◆ **ENTRIES SUPPLIED**
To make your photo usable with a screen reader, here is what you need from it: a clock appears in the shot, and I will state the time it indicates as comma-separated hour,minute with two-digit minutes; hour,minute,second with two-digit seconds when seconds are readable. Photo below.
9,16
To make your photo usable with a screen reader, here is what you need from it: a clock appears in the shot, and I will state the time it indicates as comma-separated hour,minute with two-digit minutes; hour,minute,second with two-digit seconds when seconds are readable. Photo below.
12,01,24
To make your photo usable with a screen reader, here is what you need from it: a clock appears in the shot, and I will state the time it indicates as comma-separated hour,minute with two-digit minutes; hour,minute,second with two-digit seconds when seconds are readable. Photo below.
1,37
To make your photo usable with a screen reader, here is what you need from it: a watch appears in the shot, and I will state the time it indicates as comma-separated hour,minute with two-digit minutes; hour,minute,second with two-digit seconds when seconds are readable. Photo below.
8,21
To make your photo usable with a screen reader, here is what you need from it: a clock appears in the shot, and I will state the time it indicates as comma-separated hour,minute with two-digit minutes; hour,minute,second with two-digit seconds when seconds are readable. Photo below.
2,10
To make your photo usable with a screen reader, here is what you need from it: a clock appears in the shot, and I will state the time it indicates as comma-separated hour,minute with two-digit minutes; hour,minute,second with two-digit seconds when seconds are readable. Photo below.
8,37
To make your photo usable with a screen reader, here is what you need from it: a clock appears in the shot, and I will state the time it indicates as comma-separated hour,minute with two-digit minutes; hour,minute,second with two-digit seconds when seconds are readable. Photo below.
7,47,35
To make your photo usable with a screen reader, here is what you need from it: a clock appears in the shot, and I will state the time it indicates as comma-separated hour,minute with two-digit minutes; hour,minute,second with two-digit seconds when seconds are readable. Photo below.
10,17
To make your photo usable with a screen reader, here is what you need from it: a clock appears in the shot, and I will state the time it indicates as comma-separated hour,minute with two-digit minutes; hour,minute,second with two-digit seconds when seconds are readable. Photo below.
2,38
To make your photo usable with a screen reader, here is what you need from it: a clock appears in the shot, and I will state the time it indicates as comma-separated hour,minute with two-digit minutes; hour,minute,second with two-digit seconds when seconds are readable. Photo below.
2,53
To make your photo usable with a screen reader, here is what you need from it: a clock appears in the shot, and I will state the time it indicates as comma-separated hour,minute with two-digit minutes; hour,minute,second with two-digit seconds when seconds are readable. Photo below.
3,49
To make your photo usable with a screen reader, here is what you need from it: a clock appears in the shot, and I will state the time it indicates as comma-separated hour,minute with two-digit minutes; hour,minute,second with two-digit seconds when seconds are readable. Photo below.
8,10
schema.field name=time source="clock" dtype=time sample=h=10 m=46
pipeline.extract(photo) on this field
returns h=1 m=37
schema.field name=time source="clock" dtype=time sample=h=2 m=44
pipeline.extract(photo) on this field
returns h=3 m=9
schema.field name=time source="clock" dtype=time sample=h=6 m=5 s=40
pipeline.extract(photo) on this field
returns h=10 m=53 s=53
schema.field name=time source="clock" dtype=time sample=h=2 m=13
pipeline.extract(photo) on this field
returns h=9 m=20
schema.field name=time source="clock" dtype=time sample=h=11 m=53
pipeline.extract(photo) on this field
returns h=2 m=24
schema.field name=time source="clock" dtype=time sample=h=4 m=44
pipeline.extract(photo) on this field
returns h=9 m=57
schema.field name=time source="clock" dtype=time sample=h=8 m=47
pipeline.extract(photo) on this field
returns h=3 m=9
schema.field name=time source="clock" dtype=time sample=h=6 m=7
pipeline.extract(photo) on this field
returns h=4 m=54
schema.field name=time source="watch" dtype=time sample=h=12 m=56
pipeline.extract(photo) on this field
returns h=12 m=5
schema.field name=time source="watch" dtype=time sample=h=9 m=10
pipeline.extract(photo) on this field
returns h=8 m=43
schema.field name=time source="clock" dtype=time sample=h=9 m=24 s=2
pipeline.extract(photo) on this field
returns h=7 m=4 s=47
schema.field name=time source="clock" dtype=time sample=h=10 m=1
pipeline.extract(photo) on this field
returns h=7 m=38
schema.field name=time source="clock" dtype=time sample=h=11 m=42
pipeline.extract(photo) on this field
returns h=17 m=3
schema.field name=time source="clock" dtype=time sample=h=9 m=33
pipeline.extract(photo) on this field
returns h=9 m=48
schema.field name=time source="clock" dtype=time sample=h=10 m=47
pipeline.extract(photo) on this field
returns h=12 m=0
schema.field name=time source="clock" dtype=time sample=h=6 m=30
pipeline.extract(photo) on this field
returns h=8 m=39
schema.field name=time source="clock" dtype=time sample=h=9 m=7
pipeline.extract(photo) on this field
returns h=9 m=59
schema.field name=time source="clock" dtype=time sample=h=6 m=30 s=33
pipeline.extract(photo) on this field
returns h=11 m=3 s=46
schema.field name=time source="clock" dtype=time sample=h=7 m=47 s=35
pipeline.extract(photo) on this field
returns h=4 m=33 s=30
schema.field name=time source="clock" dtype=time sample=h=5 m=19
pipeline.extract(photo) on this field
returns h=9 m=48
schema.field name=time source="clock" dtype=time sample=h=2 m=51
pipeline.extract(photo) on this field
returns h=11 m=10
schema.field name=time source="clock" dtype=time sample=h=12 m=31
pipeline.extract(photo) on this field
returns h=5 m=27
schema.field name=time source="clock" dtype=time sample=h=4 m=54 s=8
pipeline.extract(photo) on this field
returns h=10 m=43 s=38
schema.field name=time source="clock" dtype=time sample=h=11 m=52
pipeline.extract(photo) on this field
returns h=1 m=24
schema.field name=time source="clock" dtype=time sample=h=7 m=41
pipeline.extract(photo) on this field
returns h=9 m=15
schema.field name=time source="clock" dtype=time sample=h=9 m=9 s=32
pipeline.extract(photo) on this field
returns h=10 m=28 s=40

◆ **AIM**
Convert every record above into a two-column CSV with the headers record_text and answer, one row per record. Put each record's text and its answer in a single quoted field apiece, replacing any line breaks with spaces.

◆ **RIGHT ANSWER**
record_text,answer
"To make your photo usable with a screen reader, here is what you need from it: a clock appears in the shot, and I will state the time it indicates as comma-separated hour,minute with two-digit minutes; hour,minute,second with two-digit seconds when seconds are readable. Photo below.","9,16"
"To make your photo usable with a screen reader, here is what you need from it: a clock appears in the shot, and I will state the time it indicates as comma-separated hour,minute with two-digit minutes; hour,minute,second with two-digit seconds when seconds are readable. Photo below.","12,01,24"
"To make your photo usable with a screen reader, here is what you need from it: a clock appears in the shot, and I will state the time it indicates as comma-separated hour,minute with two-digit minutes; hour,minute,second with two-digit seconds when seconds are readable. Photo below.","1,37"
"To make your photo usable with a screen reader, here is what you need from it: a watch appears in the shot, and I will state the time it indicates as comma-separated hour,minute with two-digit minutes; hour,minute,second with two-digit seconds when seconds are readable. Photo below.","8,21"
"To make your photo usable with a screen reader, here is what you need from it: a clock appears in the shot, and I will state the time it indicates as comma-separated hour,minute with two-digit minutes; hour,minute,second with two-digit seconds when seconds are readable. Photo below.","2,10"
"To make your photo usable with a screen reader, here is what you need from it: a clock appears in the shot, and I will state the time it indicates as comma-separated hour,minute with two-digit minutes; hour,minute,second with two-digit seconds when seconds are readable. Photo below.","8,37"
"To make your photo usable with a screen reader, here is what you need from it: a clock appears in the shot, and I will state the time it indicates as comma-separated hour,minute with two-digit minutes; hour,minute,second with two-digit seconds when seconds are readable. Photo below.","7,47,35"
"To make your photo usable with a screen reader, here is what you need from it: a clock appears in the shot, and I will state the time it indicates as comma-separated hour,minute with two-digit minutes; hour,minute,second with two-digit seconds when seconds are readable. Photo below.","10,17"
"To make your photo usable with a screen reader, here is what you need from it: a clock appears in the shot, and I will state the time it indicates as comma-separated hour,minute with two-digit minutes; hour,minute,second with two-digit seconds when seconds are readable. Photo below.","2,38"
"To make your photo usable with a screen reader, here is what you need from it: a clock appears in the shot, and I will state the time it indicates as comma-separated hour,minute with two-digit minutes; hour,minute,second with two-digit seconds when seconds are readable. Photo below.","2,53"
"To make your photo usable with a screen reader, here is what you need from it: a clock appears in the shot, and I will state the time it indicates as comma-separated hour,minute with two-digit minutes; hour,minute,second with two-digit seconds when seconds are readable. Photo below.","3,49"
"To make your photo usable with a screen reader, here is what you need from it: a clock appears in the shot, and I will state the time it indicates as comma-separated hour,minute with two-digit minutes; hour,minute,second with two-digit seconds when seconds are readable. Photo below.","8,10"
"schema.field name=time source=""clock"" dtype=time sample=h=10 m=46 pipeline.extract(photo) on this field returns","h=1 m=37"
"schema.field name=time source=""clock"" dtype=time sample=h=2 m=44 pipeline.extract(photo) on this field returns","h=3 m=9"
"schema.field name=time source=""clock"" dtype=time sample=h=6 m=5 s=40 pipeline.extract(photo) on this field returns","h=10 m=53 s=53"
"schema.field name=time source=""clock"" dtype=time sample=h=2 m=13 pipeline.extract(photo) on this field returns","h=9 m=20"
"schema.field name=time source=""clock"" dtype=time sample=h=11 m=53 pipeline.extract(photo) on this field returns","h=2 m=24"
"schema.field name=time source=""clock"" dtype=time sample=h=4 m=44 pipeline.extract(photo) on this field returns","h=9 m=57"
"schema.field name=time source=""clock"" dtype=time sample=h=8 m=47 pipeline.extract(photo) on this field returns","h=3 m=9"
"schema.field name=time source=""clock"" dtype=time sample=h=6 m=7 pipeline.extract(photo) on this field returns","h=4 m=54"
"schema.field name=time source=""watch"" dtype=time sample=h=12 m=56 pipeline.extract(photo) on this field returns","h=12 m=5"
"schema.field name=time source=""watch"" dtype=time sample=h=9 m=10 pipeline.extract(photo) on this field returns","h=8 m=43"
"schema.field name=time source=""clock"" dtype=time sample=h=9 m=24 s=2 pipeline.extract(photo) on this field returns","h=7 m=4 s=47"
"schema.field name=time source=""clock"" dtype=time sample=h=10 m=1 pipeline.extract(photo) on this field returns","h=7 m=38"
"schema.field name=time source=""clock"" dtype=time sample=h=11 m=42 pipeline.extract(photo) on this field returns","h=17 m=3"
"schema.field name=time source=""clock"" dtype=time sample=h=9 m=33 pipeline.extract(photo) on this field returns","h=9 m=48"
"schema.field name=time source=""clock"" dtype=time sample=h=10 m=47 pipeline.extract(photo) on this field returns","h=12 m=0"
"schema.field name=time source=""clock"" dtype=time sample=h=6 m=30 pipeline.extract(photo) on this field returns","h=8 m=39"
"schema.field name=time source=""clock"" dtype=time sample=h=9 m=7 pipeline.extract(photo) on this field returns","h=9 m=59"
"schema.field name=time source=""clock"" dtype=time sample=h=6 m=30 s=33 pipeline.extract(photo) on this field returns","h=11 m=3 s=46"
"schema.field name=time source=""clock"" dtype=time sample=h=7 m=47 s=35 pipeline.extract(photo) on this field returns","h=4 m=33 s=30"
"schema.field name=time source=""clock"" dtype=time sample=h=5 m=19 pipeline.extract(photo) on this field returns","h=9 m=48"
"schema.field name=time source=""clock"" dtype=time sample=h=2 m=51 pipeline.extract(photo) on this field returns","h=11 m=10"
"schema.field name=time source=""clock"" dtype=time sample=h=12 m=31 pipeline.extract(photo) on this field returns","h=5 m=27"
"schema.field name=time source=""clock"" dtype=time sample=h=4 m=54 s=8 pipeline.extract(photo) on this field returns","h=10 m=43 s=38"
"schema.field name=time source=""clock"" dtype=time sample=h=11 m=52 pipeline.extract(photo) on this field returns","h=1 m=24"
"schema.field name=time source=""clock"" dtype=time sample=h=7 m=41 pipeline.extract(photo) on this field returns","h=9 m=15"
"schema.field name=time source=""clock"" dtype=time sample=h=9 m=9 s=32 pipeline.extract(photo) on this field returns","h=10 m=28 s=40"